March 30, 2023


A three-judge panel of the 11th Circuit Court of Appeals overturned a Florida federal judge’s order that effectively barred the Justice Department from further criminal investigations into former President Donald Trump and his associates using classified documents found at his Palm Beach home.

In an opinion released late Wednesday, Circuit Judges Robin Rosenbaum, Britt Grant and Andrew Brasher said they agreed with the government’s argument that District Judge Eileen Cannon “probably erred in practice … in jurisdictions ordered to use classified records of the United States. Criminal investigations and The United States must submit identified classified documents to a special master for review”.
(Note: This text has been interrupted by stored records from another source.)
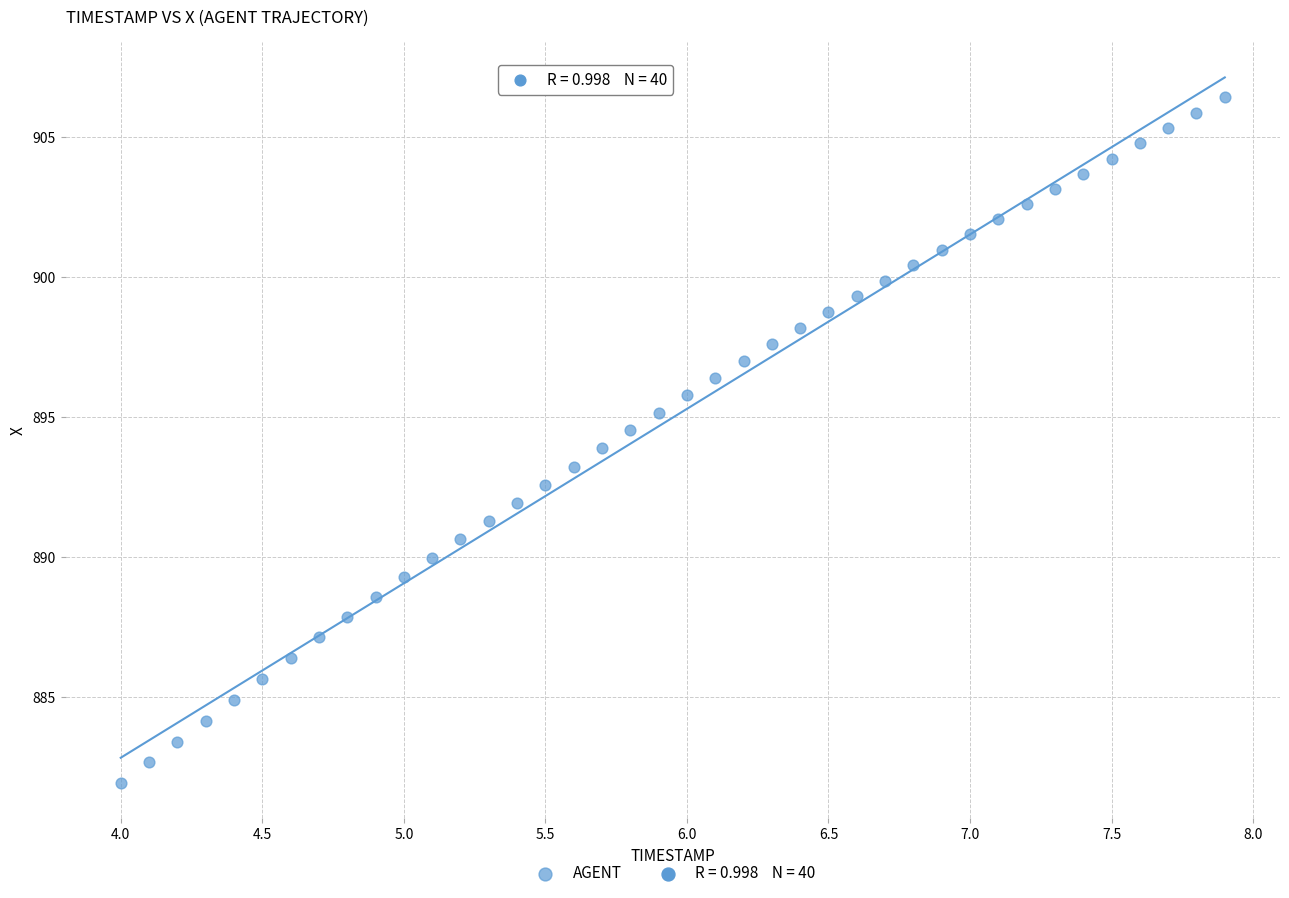

What is the range of Y values (max minus min)?

24.5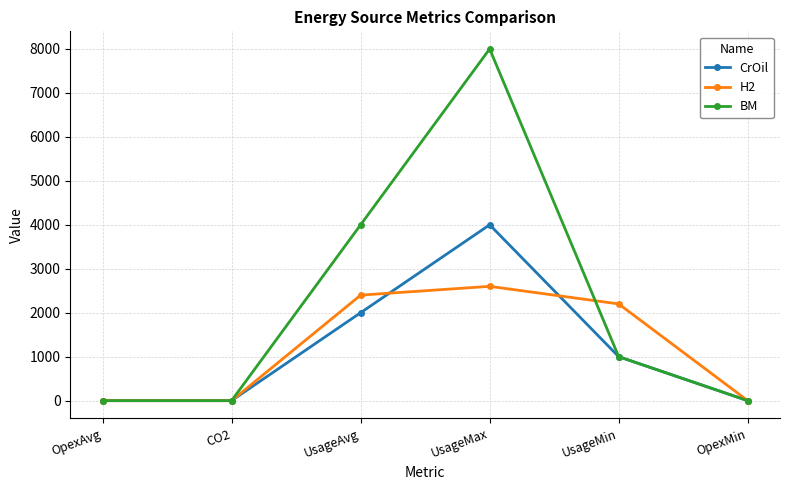

At which category does BM reach its first local peak?

UsageMax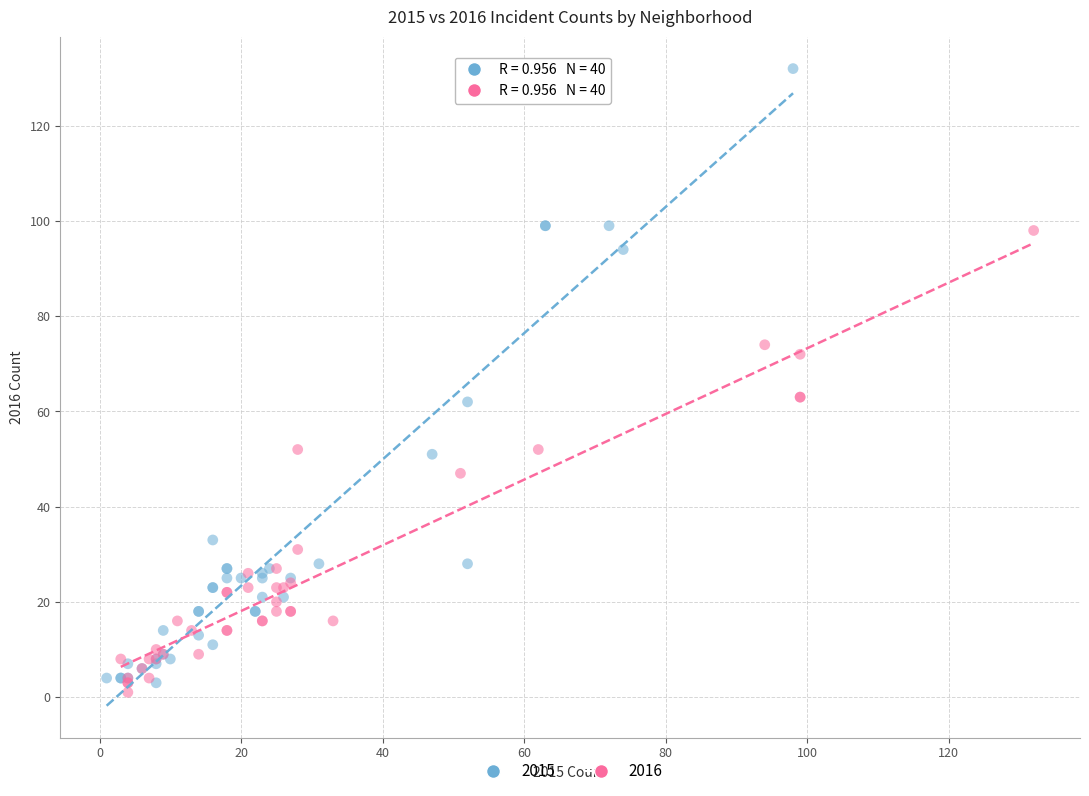

What are all the series names shown in the legend?

2015, 2016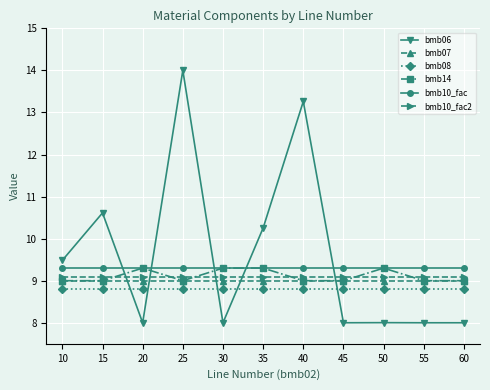

How many lines are shown in the chart?

6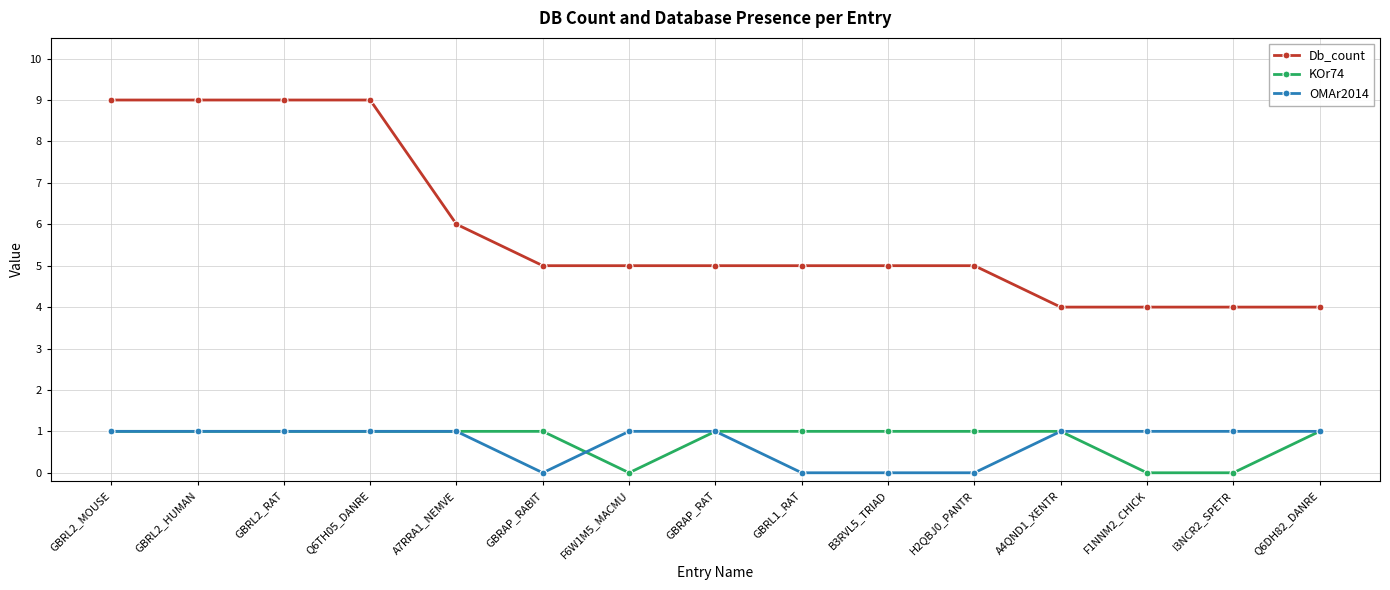

Which series has the widest spread of values?

Db_count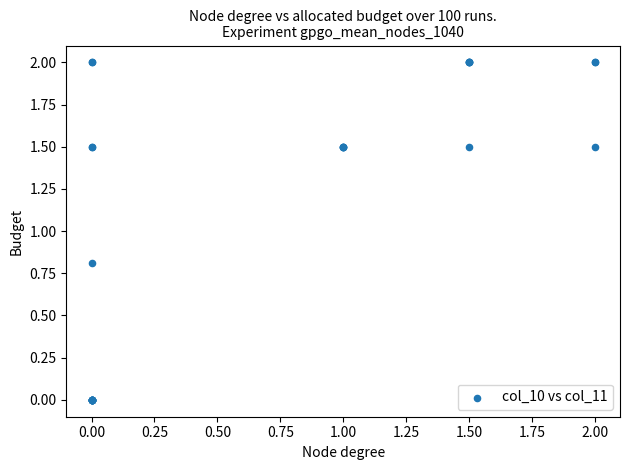

What Y value in the scatter plot is closest to 1?

0.8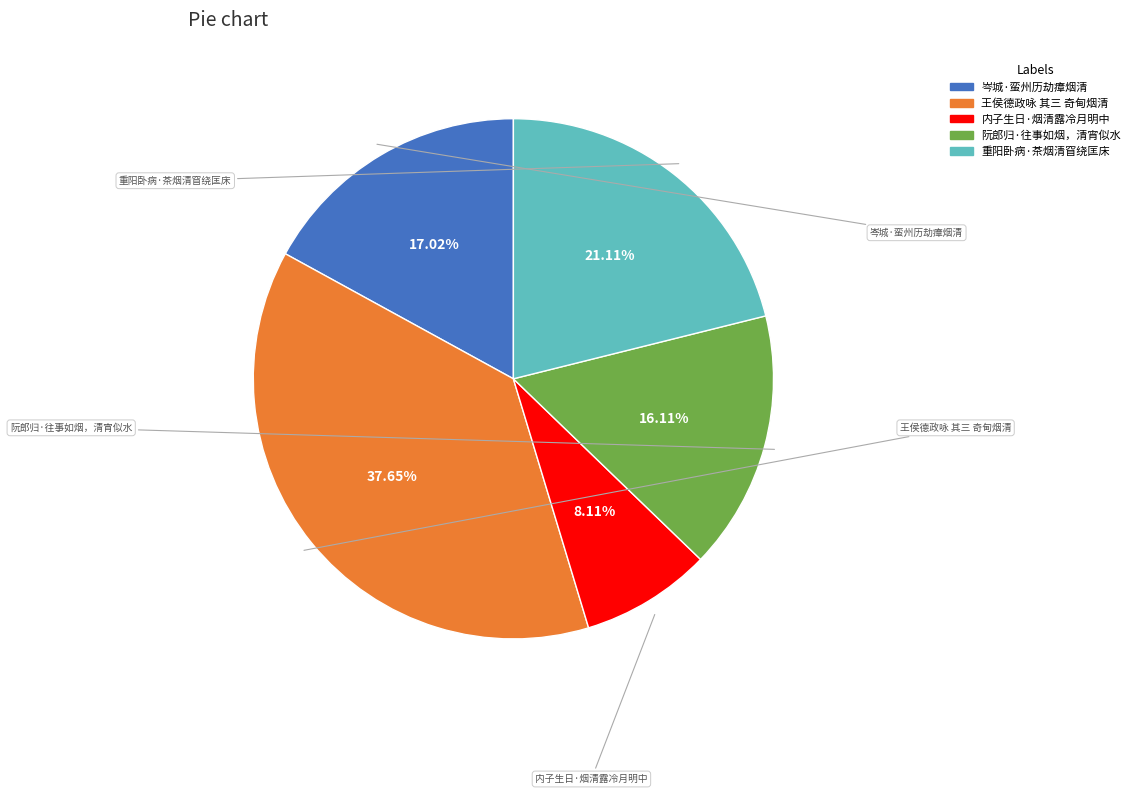

Is there a majority slice in this chart?

No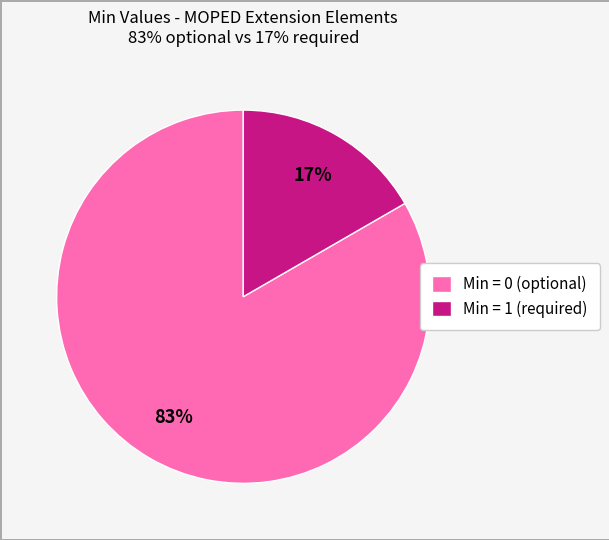

Count the number of slices in the pie.

2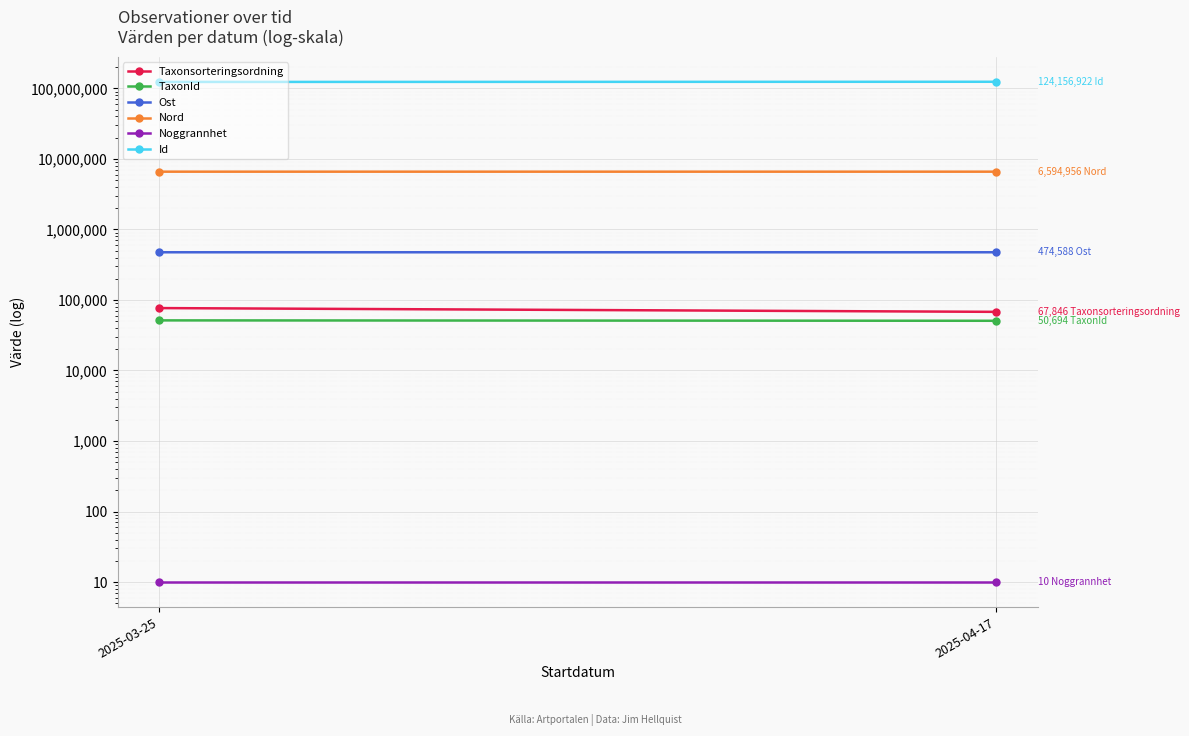

Read the Id value at 2025-04-17.

124156922.5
“For our part, we do not see why plaintiff would have a personal interest in or need for any of the hundreds of documents with classification marks,” they said.

The judges added that Mr Trump “did not even attempt to show that he had a need to know the information contained in the classified documents”.

“And he has not established that the current administration has waived that requirement for these documents. And even if he had, that would not by itself explain why the plaintiff has a personal interest in the classified documents”.

Mr. Trump has repeatedly claimed that he released some or all of the documents stored at his Florida home during his presidency. But his lawyers did not go so far as to echo these claims, and only claimed that the documents contained classified markings.

The panel noted that Mr. Trump’s lawyers had “provided no evidence that any of these records have been released,” despite the former president’s advice, and resisted making such an argument in a hearing with the special master charged with reviewing it. New York-based federal judge Raymond Deary documents at a hearing in Brooklyn on Tuesday.

“In any event, at least for this purpose, the declassification argument is a red herring because declassifying an official document would not change its content or render it private. So even if we assume that the plaintiff disclosed some or all of the document, that would not explain Why does he have personal interest in them,” they said.

The ruling by three 11th Circuit judges — two of whom were named to the bench by Mr. Trump — means the Justice Department will be able to use 100 classified documents that the FBI seized during an Aug. 8 search of his home. A criminal investigation into whether the twice-impeached former president violated the mishandling of national defense information and obstruction of justice laws.